__Passage__:
The magical "protected cell" just moves this IC from your PCB to a small PCB next to the cell, and almost always lacks crucial safety controls such as cell temperature qualification (charge rate management/prevention in low temperatures), charge overcurrent trip point with different value from discharge overcurrent trip, etc., so that the designer now simply has: 1) total lack of understanding, combined with 2) false sense of security.
You may have a very good battery with a good PCM, or you may not. Just sayin'.
In any case, if you were to place the cell management on your own PCB - you could even use the exact same IC - now you have the choice! - then there would be no issue of taking that 5µA current directly off the cell - possibly with a simple series resistor such as 470R to limit fault current in case of short. This 5µA would be in the same order of magnitude as the quiescent current of the PCM (or even less, if it's a shitty PCM), so even if it ended up killing the cell by overdischarge in your scenario, that would have happened anyway...

__Required actions__:
1 - Reproduce the part of the battery protection passage starting with "You may have" and going on through "have happened anyway...".
2 - Report every line of the rows below that contains the string "rangeland". Case counts.

__The input__:
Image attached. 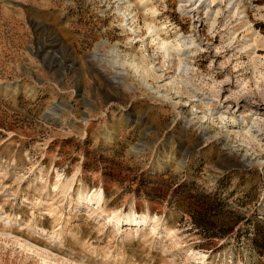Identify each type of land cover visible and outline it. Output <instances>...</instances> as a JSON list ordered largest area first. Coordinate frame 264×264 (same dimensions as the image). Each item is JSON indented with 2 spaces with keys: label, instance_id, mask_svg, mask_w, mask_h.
<instances>
[{
  "label": "rangeland",
  "instance_id": "rangeland-1",
  "mask_svg": "<svg viewBox=\"0 0 264 264\" xmlns=\"http://www.w3.org/2000/svg\"><path fill=\"white\" fill-rule=\"evenodd\" d=\"M126 1L0 0V264H263L264 0Z\"/></svg>",
  "mask_w": 264,
  "mask_h": 264
},
{
  "label": "bare ground",
  "instance_id": "bare-ground-1",
  "mask_svg": "<svg viewBox=\"0 0 264 264\" xmlns=\"http://www.w3.org/2000/svg\"><path fill=\"white\" fill-rule=\"evenodd\" d=\"M145 1V0H144ZM184 1L186 2V1H189L188 3H192L190 6H192L193 8L191 9V12H195L196 10H199L201 7H204V5H206L207 4V6L209 5H211L212 3L214 4V2L216 1V0H181V3H180V8H181V10H184L183 9V7H184ZM122 3V2H121ZM126 3H127V5H126V7L124 8V7H122L121 5L119 6V10L120 11H122V10H124V12L122 13L123 14V17H125L124 19H125V27L126 26H129V30H132L133 32H136V29H135V27H133V24L132 23H134L135 22V20H136V14H134L133 13V4H132V2H131V0H127L126 1ZM136 4V3H135ZM142 4V3H141ZM123 5V4H122ZM147 6V5H146ZM187 7V6H186ZM185 7V8H186ZM212 7V6H211ZM235 8V6L233 5L232 7H231V12L233 13V14H237L238 13V10L239 9H234ZM147 10H150V9H147ZM209 12V11H208ZM221 12V10H213V11H211V16H212V14L213 13H215L216 15H218L219 13ZM209 14V13H208ZM215 15V16H216ZM211 20H212V23H211V27L213 28L214 27V24L216 23V17H213V18H211ZM246 24V23H245ZM146 26H147V28H148V30L150 31V33H151V36H152V34H153V36L154 35H156V36H158V37H160V33H161V29H159L155 24H153L152 22H148V23H146ZM168 29V28H167ZM248 29V28H247ZM163 30V29H162ZM251 30H253L252 28H251ZM163 32V31H162ZM254 34H255V32H254ZM162 35V34H161ZM182 36V35H181ZM179 36H177V38H176V41H170V42H168V41H166V40H164L163 38H160V46H162V47H164V49H165V51H166V54L168 55V56H175V54L173 53L172 54V52L174 51V52H177L178 54L179 53H183V51H184V46H187V47H189L188 46V44L190 43V39H188V38H185V37H182V38H184V39H182V38H178ZM155 38V37H154ZM157 39H159V38H157ZM192 43H194V42H192V40H191V44ZM251 47V46H255V42L254 43H251V44H246L245 45V47ZM186 49H188V48H186ZM190 49V48H189ZM173 50V51H172ZM115 51H116V53H118L119 54V50L118 49H115ZM172 51V52H171ZM186 51V50H185ZM94 58H97V59H101L100 57H95V56H93ZM184 60V59H183ZM186 62V61H185ZM171 63H172V61H171ZM119 65H121L120 63H118V62H112V68L115 70V75L112 77V82H121V83H123V75L126 73V71H122V70H124V68L123 69H121L122 67H124V65H121V66H119ZM132 65V64H131ZM186 65H189V64H187V62H186ZM135 65L133 64V67H134ZM184 66V65H183ZM140 67V66H139ZM132 68V67H131ZM135 68H138V66L137 67H135ZM187 68V67H186ZM188 69V68H187ZM136 70V69H135ZM138 71V70H137ZM145 71L146 72H149L148 70H147V68H145ZM136 73V72H135ZM125 76V75H124ZM141 76L143 77L144 76V74H141ZM119 80V81H118ZM124 84V83H123ZM195 92V91H194ZM159 93V91H157V94ZM191 93H193V91L191 92ZM194 94V96H196L195 95V93H193ZM163 98H165L166 99V97H167V95L165 94H162L161 95ZM245 157H247V156H245ZM96 197V196H95ZM102 198V194H100L99 195V197L97 198V199H101Z\"/></svg>",
  "mask_w": 264,
  "mask_h": 264
},
{
  "label": "trees",
  "instance_id": "trees-1",
  "mask_svg": "<svg viewBox=\"0 0 264 264\" xmlns=\"http://www.w3.org/2000/svg\"><path fill=\"white\" fill-rule=\"evenodd\" d=\"M259 227L260 226H256L255 228V233L258 235L254 236L253 242H255L256 246L259 248L260 254L264 256V228L261 229Z\"/></svg>",
  "mask_w": 264,
  "mask_h": 264
}]
</instances>
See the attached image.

__Completed exercise__:
1 -
You may have a very good battery with a good PCM, or you may not. Just sayin'.
In any case, if you were to place the cell management on your own PCB - you could even use the exact same IC - now you have the choice! - then there would be no issue of taking that 5µA current directly off the cell - possibly with a simple series resistor such as 470R to limit fault current in case of short. This 5µA would be in the same order of magnitude as the quiescent current of the PCM (or even less, if it's a shitty PCM), so even if it ended up killing the cell by overdischarge in your scenario, that would have happened anyway...

2 -
  "label": "rangeland",
  "instance_id": "rangeland-1",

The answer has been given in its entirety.